C'est donc l'occasion de parler un peu Allemand, puisque j'apprends un nouveau mot à chaque fois que je vais là-bas. Je connais : Drucken (ça veut dire pousser), Ausfarht (ça veut dire sortie d'autoroute) et maintenant je connais Frustuck, petit déjeuner. Je sais même dire une phrase entière, apprise au passage de la Douane, qui sert en toute circonstances : "in einen festen Trott geraten" !


Bon, là, il commençait à flipper un peu sa race, Das Murmeli !


Là, c'est le but du voyage, le climax du Téléphérique, la partie que les plus sensibles redoutent. Je reconnais que même moi qui n'ai presque peur de rien, là, sur ce passage, je me sens pas super à l'aise. Je regarde l'altimètre, mes pieds et je serre les fesses en pensant à la grandeur de la France.

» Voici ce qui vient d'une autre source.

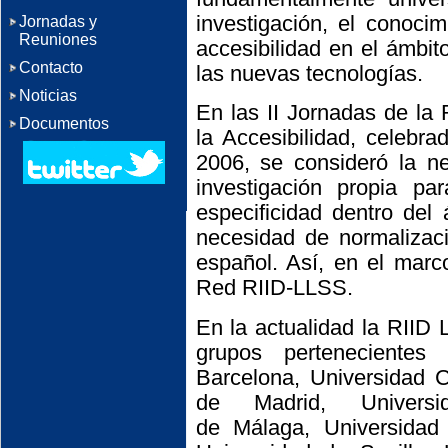
investigación, el conoci
Jornadas y
Reuniones
accesibilidad en el ámbit
Contacto
las nuevas tecnologías.
Noticias
En las II Jornadas de l
Documentos
la Accesibilidad, celebr
2006, se consideró la n
investigación propia p
especificidad dentro del 
necesidad de normalizac
español. Así, en el marc
Red RIID-LLSS.
En la actualidad la RIID 
grupos pertenecientes
Barcelona, Universidad C
de Madrid, Univers
de Málaga, Universidad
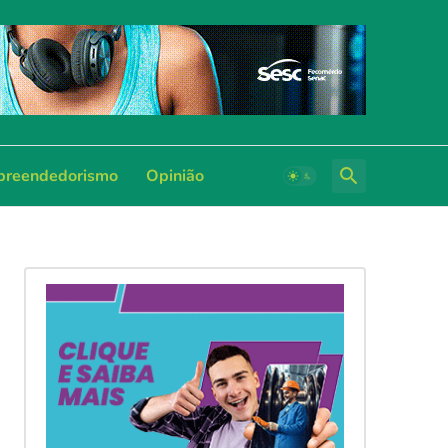
reendedorismo
Opinião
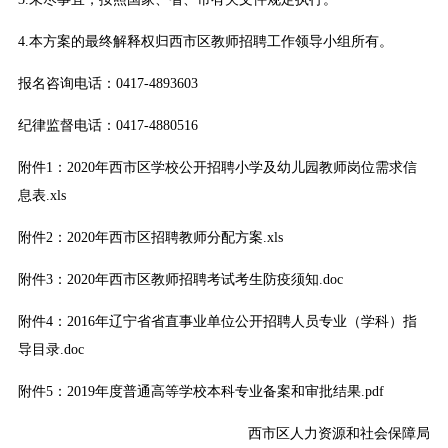
4.本方案的最终解释权归西市区教师招聘工作领导小组所有。
报名咨询电话：0417-4893603
纪律监督电话：0417-4880516
附件1：2020年西市区学校公开招聘小学及幼儿园教师岗位需求信
息表.xls
附件2：2020年西市区招聘教师分配方案.xls
附件3：2020年西市区教师招聘考试考生防疫须知.doc
附件4：2016年辽宁省省直事业单位公开招聘人员专业（学科）指
导目录.doc
附件5：2019年度普通高等学校本科专业备案和审批结果.pdf
西市区人力资源和社会保障局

Pourquoi j'aime monter au Schiltorn ? Parce que la vue est sublime, à 360 degrés, sur les Alpes. Parce que James Bond est venu y tourner le meilleur des 007, en 1969, laissant sur place un décor incroyable et parce que je me sens complètement en-dehors de toute contrainte, du monde, loin de mon portable et de mes petits emmerdements de Parisien stressé par une mouche. Hors-saison, pas un chat. Luminosité et air pur à gogo. Bonheur pour la tête.


Le décor est devenu un restaurant tournant, à 360 degrés, et qui fait le tour du panorama en une heure, pour les plus pressés. C'est assez bizarre car les cuisines sont au milieu de la salle et changent sans arrêt de place, comme les escaliers, ça colle vaguement la gerbe mais on peut déguster son geffeltefische en admirant la beauté du paysage et la magnificence de Dieu le cinquième jour et les Suisses, qui sont un peuple gentil mais plutôt moches, je suis désolé de le dire.


Un bon frusctuck au reinfelden mitt huiledecouden und persil ! Un régal !


J'aime bien jeter un coup d'œil, de temps en temps, à la presse Communiste, qui a son point de vue personnel assez amusant sur les petits problèmes du peuple et de la classe moyenne. On rigole à lire les augmentations touchant les légumes et les fruits frais, les pauvres sont bêtes, ils n'ont qu'à acheter des conserves !


Le mausolée de Lenine, à la sortie de Lausanne.


Une vue vers Salzbourg, au loin, toujours à la sortie de Lausanne. A droite, la Pologne, à gauche, la Crète et en bas, loin, très loin en bas, Cédric Oheix nu, de la Nouvelle Star, avec sa copine de la semaine. La pauvre, si elle savait.